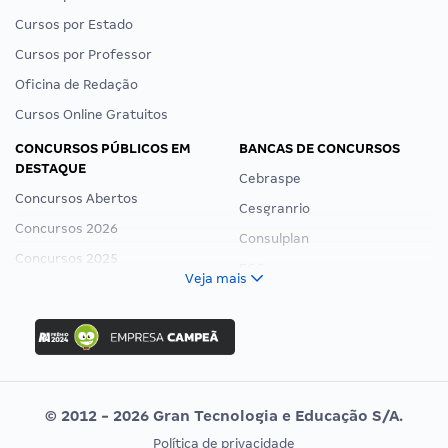
Cursos por Estado
Cursos por Professor
Oficina de Redação
Cursos Online Gratuitos
CONCURSOS PÚBLICOS EM
BANCAS DE CONCURSOS
DESTAQUE
Cebraspe
Concursos Abertos
Cesgranrio
Concursos 2026
Consulplan
Concursos 2025
FCC
Veja mais
Concurso Nacional Unificado
FGV
Concurso Ibama
Idecan
Concurso MPU
Selecon
Editais publicados
Uniase
© 2012 - 2026 Gran Tecnologia e Educação S/A.
Vunesp
Política de privacidade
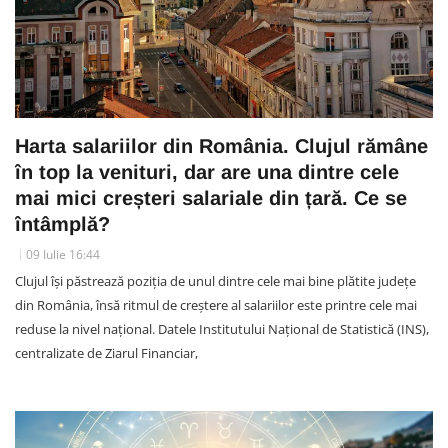
Harta salariilor din România. Clujul rămâne
în top la venituri, dar are una dintre cele
mai mici creșteri salariale din țară. Ce se
întâmplă?
09 Iulie 16:44
Clujul își păstrează poziția de unul dintre cele mai bine plătite județe
din România, însă ritmul de creștere al salariilor este printre cele mai
reduse la nivel național. Datele Institutului Național de Statistică (INS),
centralizate de Ziarul Financiar,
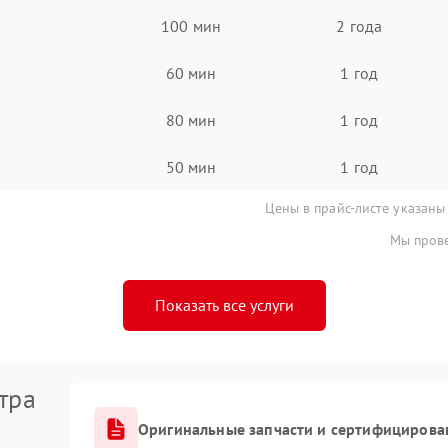
100 мин
2 года
60 мин
1 год
80 мин
1 год
50 мин
1 год
Цены в прайс-листе указаны
Мы прове
Показать все услуги
тра
Оригинальные запчасти и сертифицирова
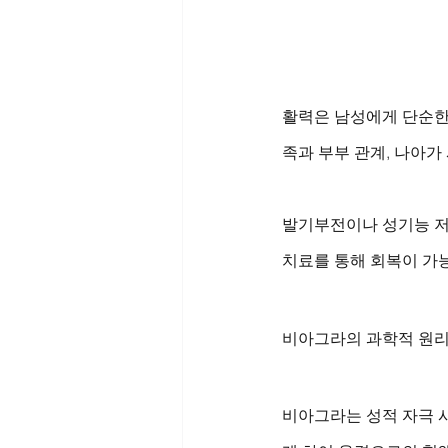
활력은 남성에게 단순한
족과 부부 관계, 나아가
발기부전이나 성기능 저
치료를 통해 회복이 가능
비아그라의 과학적 원
비아그라는 성적 자극 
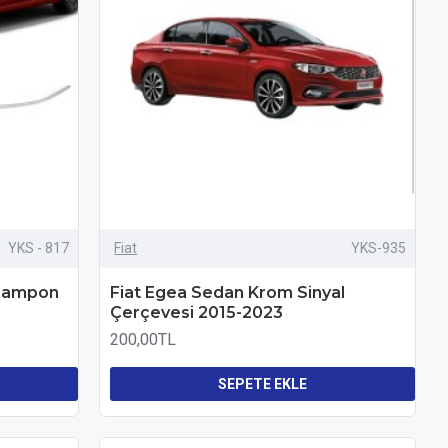
YKS - 817
Fiat
YKS-935
 Tampon
Fiat Egea Sedan Krom Sinyal
Çerçevesi 2015-2023
200,00TL
SEPETE EKLE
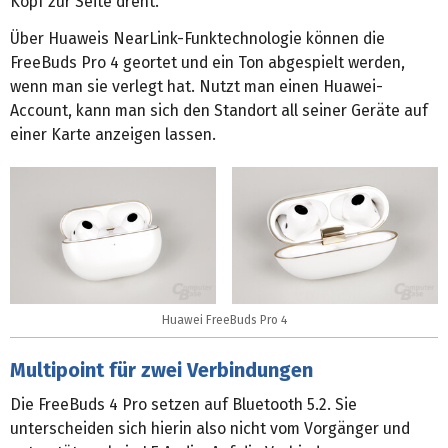
Kopf zur Seite dreht.
Über Huaweis NearLink-Funktechnologie können die
FreeBuds Pro 4 geortet und ein Ton abgespielt werden,
wenn man sie verlegt hat. Nutzt man einen Huawei-
Account, kann man sich den Standort all seiner Geräte auf
einer Karte anzeigen lassen.
Huawei FreeBuds Pro 4
Multipoint für zwei Verbindungen
Die FreeBuds 4 Pro setzen auf Bluetooth 5.2. Sie
unterscheiden sich hierin also nicht vom Vorgänger und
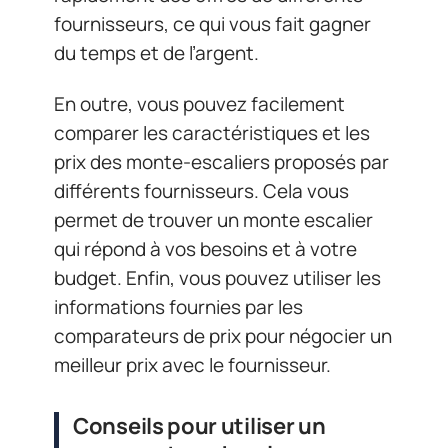
fournisseurs, ce qui vous fait gagner
du temps et de l’argent.
En outre, vous pouvez facilement
comparer les caractéristiques et les
prix des monte-escaliers proposés par
différents fournisseurs. Cela vous
permet de trouver un monte escalier
qui répond à vos besoins et à votre
budget. Enfin, vous pouvez utiliser les
informations fournies par les
comparateurs de prix pour négocier un
meilleur prix avec le fournisseur.
Conseils pour utiliser un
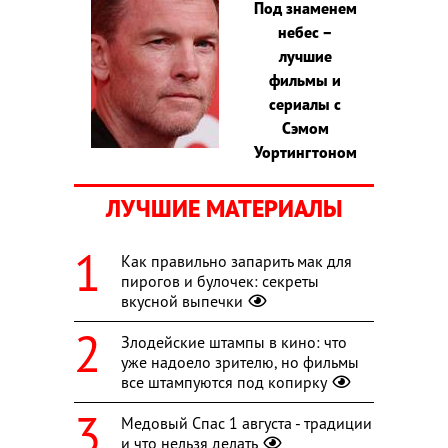
Под знаменем
небес –
лучшие
фильмы и
сериалы с
Сэмом
Уортингтоном
ЛУЧШИЕ МАТЕРИАЛЫ
Как правильно запарить мак для
пирогов и булочек: секреты
вкусной выпечки
Злодейские штампы в кино: что
уже надоело зрителю, но фильмы
все штампуются под копирку
Медовый Спас 1 августа - традиции
и что нельзя делать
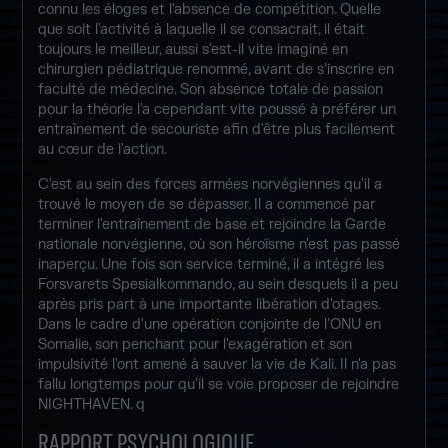
connu les éloges et l'absence de compétition. Quelle
que soit l'activité à laquelle il se consacrait, il était
toujours le meilleur, aussi s'est-il vite imaginé en
chirurgien pédiatrique renommé, avant de s'inscrire en
faculté de médecine. Son absence totale de passion
pour la théorie l'a cependant vite poussé à préférer un
entraînement de secouriste afin d'être plus facilement
au cœur de l'action.
C'est au sein des forces armées norvégiennes qu'il a
trouvé le moyen de se dépasser. Il a commencé par
terminer l'entraînement de base et rejoindre la Garde
nationale norvégienne, où son héroïsme n'est pas passé
inaperçu. Une fois son service terminé, il a intégré les
Forsvarets Spesialkommando, au sein desquels il a peu
après pris part à une importante libération d'otages.
Dans le cadre d'une opération conjointe de l'ONU en
Somalie, son penchant pour l'exagération et son
impulsivité l'ont amené à sauver la vie de Kali. Il n'a pas
fallu longtemps pour qu'il se voie proposer de rejoindre
NIGHTHAVEN. q
RAPPORT PSYCHOLOGIQUE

#####

• _Exercise goal_
Output, unchanged, only the lines from the one that holds "chirurgien pédiatrique renommé, avant" through the last line of the material above.

• _Response to the exercise_
chirurgien pédiatrique renommé, avant de s'inscrire en
faculté de médecine. Son absence totale de passion
pour la théorie l'a cependant vite poussé à préférer un
entraînement de secouriste afin d'être plus facilement
au cœur de l'action.
C'est au sein des forces armées norvégiennes qu'il a
trouvé le moyen de se dépasser. Il a commencé par
terminer l'entraînement de base et rejoindre la Garde
nationale norvégienne, où son héroïsme n'est pas passé
inaperçu. Une fois son service terminé, il a intégré les
Forsvarets Spesialkommando, au sein desquels il a peu
après pris part à une importante libération d'otages.
Dans le cadre d'une opération conjointe de l'ONU en
Somalie, son penchant pour l'exagération et son
impulsivité l'ont amené à sauver la vie de Kali. Il n'a pas
fallu longtemps pour qu'il se voie proposer de rejoindre
NIGHTHAVEN. q
RAPPORT PSYCHOLOGIQUE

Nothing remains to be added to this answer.